John White recalls childhood memories living in Kent.

We didn't see much of my father's family until I was about 6 or 7. They lived in a house called Abbot's Fireside in the village of Elham. This was a large house at one time an Inn, and then converted into two cottages. It has since been turned into a restaurant. It was built in 1480 and has some beautiful carving over the fireplace.

Quote from The King's England by Arthur Mee 1935 'The Tudor House in the square now in cottages has an oak mantelpiece 1`0 ft long, some of it carved about 1500 and some in 1614. A marvellous piece of craftsmanship, it has four lines of work across it, there some most excellent faces and scenes of angels with dragons, Jonah and the Whale. The Raven bringing food to Elijah, Adam and Eve, and Noah's Dove'.

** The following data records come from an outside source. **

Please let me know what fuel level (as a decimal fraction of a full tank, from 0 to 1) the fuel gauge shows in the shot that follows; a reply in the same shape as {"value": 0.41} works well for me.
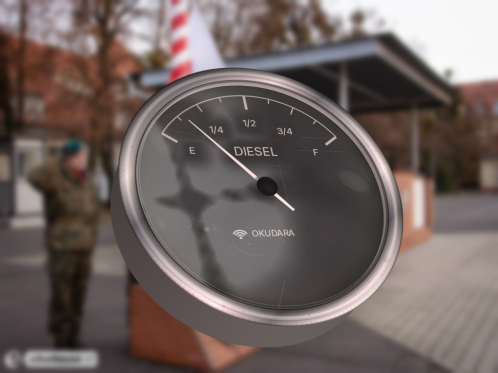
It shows {"value": 0.125}
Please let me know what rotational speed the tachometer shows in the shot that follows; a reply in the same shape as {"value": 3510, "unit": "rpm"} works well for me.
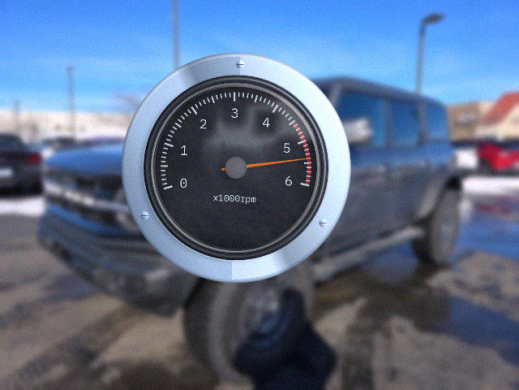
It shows {"value": 5400, "unit": "rpm"}
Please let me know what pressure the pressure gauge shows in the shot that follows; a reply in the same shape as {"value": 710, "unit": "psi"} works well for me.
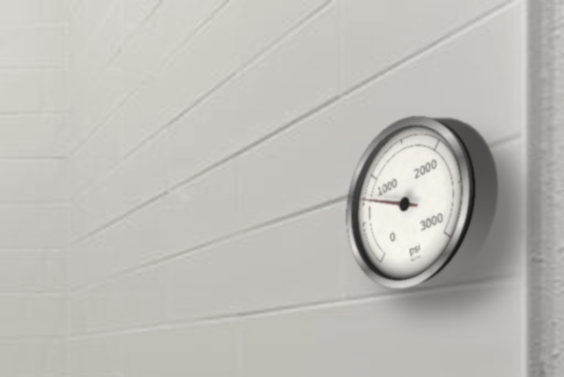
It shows {"value": 750, "unit": "psi"}
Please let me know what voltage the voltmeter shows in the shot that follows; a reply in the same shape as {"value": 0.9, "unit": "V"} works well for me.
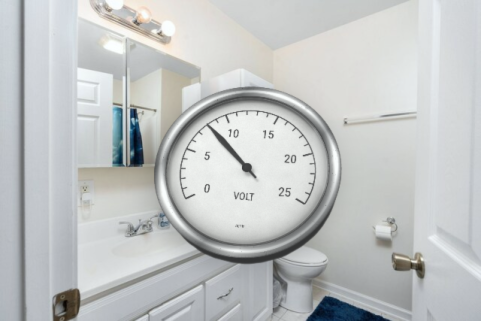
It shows {"value": 8, "unit": "V"}
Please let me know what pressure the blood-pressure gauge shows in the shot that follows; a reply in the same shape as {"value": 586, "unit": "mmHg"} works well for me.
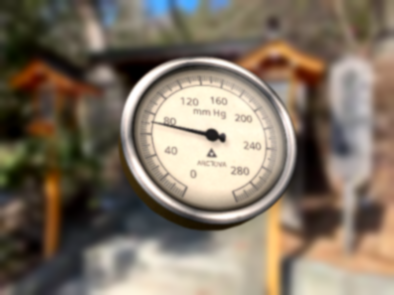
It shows {"value": 70, "unit": "mmHg"}
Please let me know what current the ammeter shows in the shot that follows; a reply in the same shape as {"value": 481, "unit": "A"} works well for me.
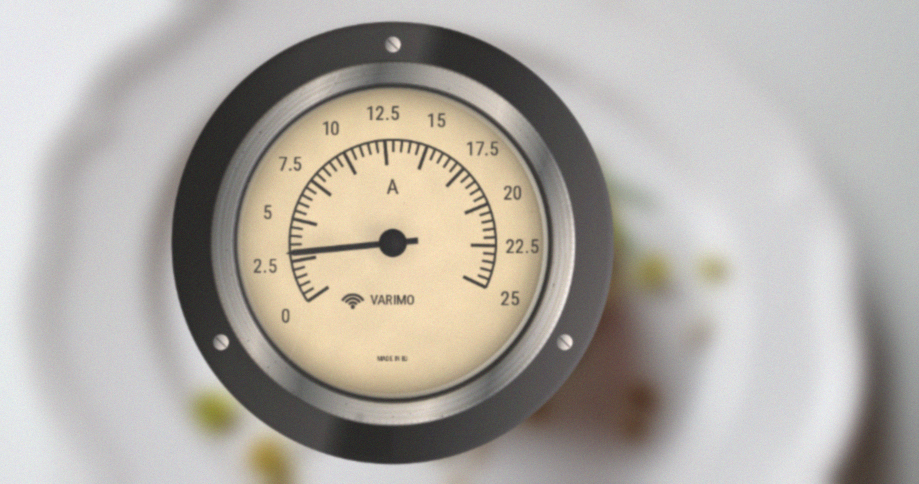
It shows {"value": 3, "unit": "A"}
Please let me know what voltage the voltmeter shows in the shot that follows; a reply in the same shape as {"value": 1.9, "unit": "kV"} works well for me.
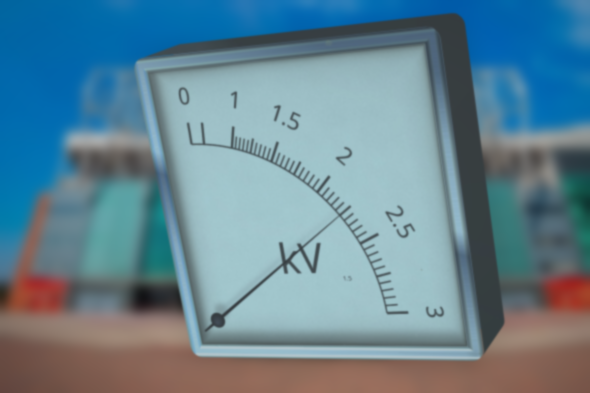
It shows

It was under this mantelpiece in the fireplace, or rather in the chimney, that we used to sit and roast chestnuts to perfection. From the time I was 8, especially at Christmas time there would be seven or eight, sometimes ten grandchildren, all sitting round the fire in the chimney roasting chestnuts while Mums and Dads played cards or drank Grandma White's home brew.

Don't forget boys on the left and girls on the right with an aunt on the bench where the sexes met!

Granddad White was only 5 ft 4' and not a very heavily built man. He used to be the wagoner at North Elham in his working life and they say his team of horses would do just about anything he wanted them to do, and he didn't have to raise his voice even, though sometimes he would have six or eight horses in his team.

Grandma White was a big woman almost 6 ft tall and weighing 16 or 17 stone. Unfortunately no one ever mentioned her family, but they did say that when times were really bad and food was in short supply when she was a little girl, they would catch hedgehogs, roll them in clay and cook them in an open fire.

Then they would rake them out, break the clay and the skin and guts would come off like crackling off pork

There was quite a family of Whites, twelve of them. There were nineteen grandchildren so at Christmas time when they all came together as in 1938 there was quite a gathering.